Anthony Almada, president and CSO at nutritional technology consultancy IMAGINutrition, told FoodNavigator-USA that if people are feeling any benefit from drinking 02 Natural Recovery it is most likely from the caffeine (two of the four SKUs have 140mg of caffeine).

"The website and the branding refers to athletic and muscular performance recovery, but the data [they cite, which is on ethanol processing in the liver] does not support this.
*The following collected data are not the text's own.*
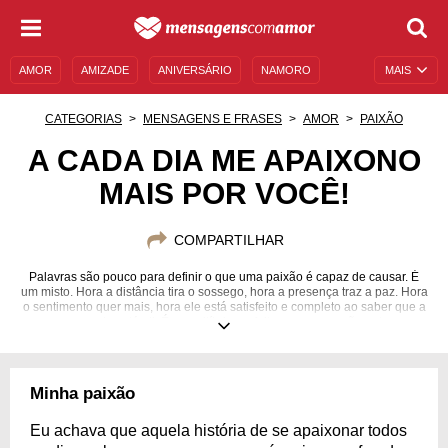
AMOR
AMIZADE
ANIVERSÁRIO
NAMORO
MAIS
SENTIMENTOS
LEGENDAS
DATAS ESPECIAIS
CATEGORIAS
MENSAGENS E FRASES
AMOR
PAIXÃO
UNIVERSO FEMININO
AUTOAJUDA
DESCULPAS
A CADA DIA ME APAIXONO
MAIS POR VOCÊ!
MENSAGENS E FRASES
MENSAGENS DE ANIVERSÁRIO
ENTRETENIMENTO
FAMOSOS
BÍBLIA
COMPARTILHAR
Palavras são pouco para definir o que uma paixão é capaz de causar. É
um misto. Hora a distância tira o sossego, hora a presença traz a paz. Hora
o sentimento quer mais, hora ele está satisfeito e completo ao saber que a
pessoa amada está ali. É o equilíbrio perfeito para o coração entregue.
Minha paixão
Eu achava que aquela história de se apaixonar todos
This is not being pitched to drinkers, it's being pitched at the CrossFit community."

He also noted that the Finnish researchers who conducted the 1978 study on monkeys cited by Colina (which suggested that super-oxygenated water could eliminate ethanol more rapidly) published a human study a year later that showed no effect, with the researchers noting that, "In humans, the elimination rate of ethanol was not changed by oxygenated drinks."

However, a study on 15 human subjects published in the journal Alcohol in 2013, indicated that the combination of drinking dissolved oxygen in alcoholic beverages and oxygenated drinking water accelerated the decrease in blood alcohol content after consuming a large amount of alcohol.

The researchers did not test the effect of drinking 'normal' (ie. un-oxygenated) alcohol followed by oxygenated water, adding: "We postulate that highly oxygenated water augments the effect of oxygen in the alcoholic beverage in alcohol elimination. Therefore, it is necessary to investigate the supportive effect of ingesting additional oxygenated water after heavy drinking of normal alcoholic beverages."

Lactate clearance

Asked about the two lactate clearance studies Colina found 'intriguing," Almada said: "The first study did not measure lactate clearance; they measured only changes in blood lactate, an indirect measure plagued by misinterpretations. The second study used a water that was processed specifically and has a very different electrolyte profile; it did not mention the word 'lactate' anywhere in the article."

*”We test the oxygen levels in our cans coming off the line and they are anything between 35 and 55 ppm which is 7-10x tap water and that saturation will hold as long as the liquid isn’t left out for a long period,” said Colina.

** Hyvärinen J, Laakso M, Sippel H, Roine R, Huopaniemi T, Leinonen L, Hytönen V. 1978. Alcohol detoxification accelerated by oxygenated drinking water. Life Sci.Feb;22(7):553-9.  

Baek IH, Lee BY, Kwon KI. 2010. Influence of dissolved oxygen concentration on the pharmacokinetics of alcohol in humans. Alcohol Clin Exp Res. May;34(5):834-9.

In this 2010 study, a team of Korean researchers showed increased rates of ethanol elimination after ingestion of superoxygenated alcohol at 20ppm and 25ppm as compared to a control at 8ppm oxygen (tap water typically has c.7-8 ppm oxygen).  

O2 has an oxygen content more than twice that of the most highly oxygenated solution in the study above, notes the company.